Rithm Capital, a global alternative asset manager, entered into a definitive agreement to acquire Crestline Management, an alternative investment manager with approximately $17 billion in assets under management.
Rithm’s combined platform, including Crestline and Sculptor, will be comprised of $98 billion in investable assets, consisting of $45 billion of assets on balance sheet and approximately $53 billion in assets under management.
Upon closing of the transaction, Crestline’s investment team, committees and strategies will remain unchanged, and the firm will maintain its existing offices in Fort Worth, New York, Toronto, Tokyo and London.
“This transaction demonstrates the power of our differentiated asset management platform and our commitment to diversifying our investment strategies,” Michael Nierenberg, CEO of Rithm, said. “Crestline adds meaningful new credit and alternative investment capabilities, establishes our entrance into insurance and reinsurance, and creates additional value-creating opportunities for our investors and shareholders. We are excited to leverage our expanded product suite and like-minded cultures focused on entrepreneurship, innovation and investment excellence as we seek to capitalize on the substantial opportunities ahead.”

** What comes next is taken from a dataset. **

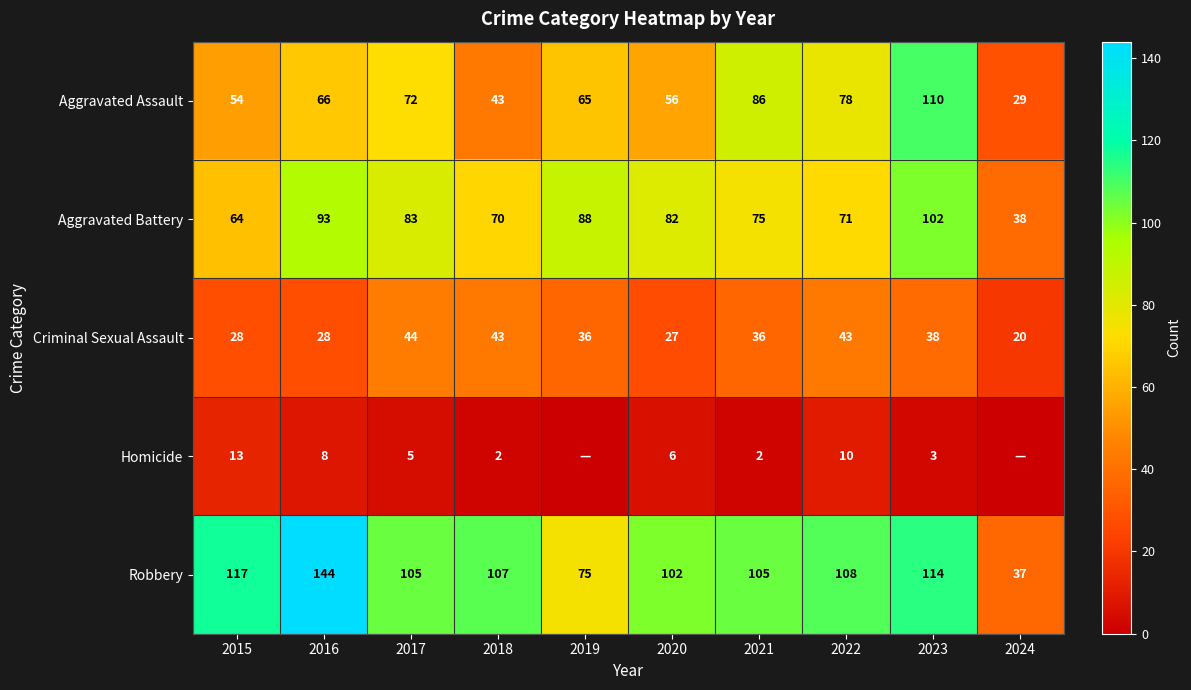

Is the value of Homicide at 2018 greater than the value of Aggravated Assault at 2022?

No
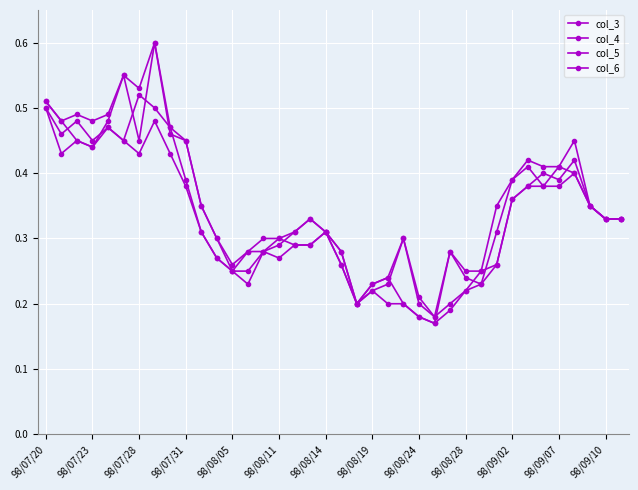

What is the difference between the maximum and minimum values in the col_5 series?

0.3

“We are excited to be joining Rithm, an industry-leading alternative asset manager with deep expertise in asset-based strategies and a shared focus on building innovative solutions that deliver alpha to investors,” Doug Bratton, founding partner and CEO of Crestline. “As we considered a variety of strategic opportunities, it was important for us to find a partner with the platform, resources and entrepreneurial spirit to accelerate our next phase of growth. We believe this transaction achieves all of those objectives and positions our platform for long-term growth.”
“By joining forces with Rithm, we’re strengthening our ability to deliver differentiated alpha and deepening our commitment to serving clients with agility and excellence through market cycles,” Keith Williams, managing partner and chief investment officer of Crestline, said.
The transaction is expected to close Q4/25, subject to customary regulatory approvals and closing conditions.
J.P. Morgan Securities acted as the exclusive financial advisor to Rithm and Skadden, Arps, Slate, Meagher & Flom served as legal counsel to Rithm. Piper Sandler acted as the exclusive financial advisor and Jackson Walker acted as lead legal counsel to Crestline with specialist counsel at Akin, Vinson & Elkins and Paul Hastings.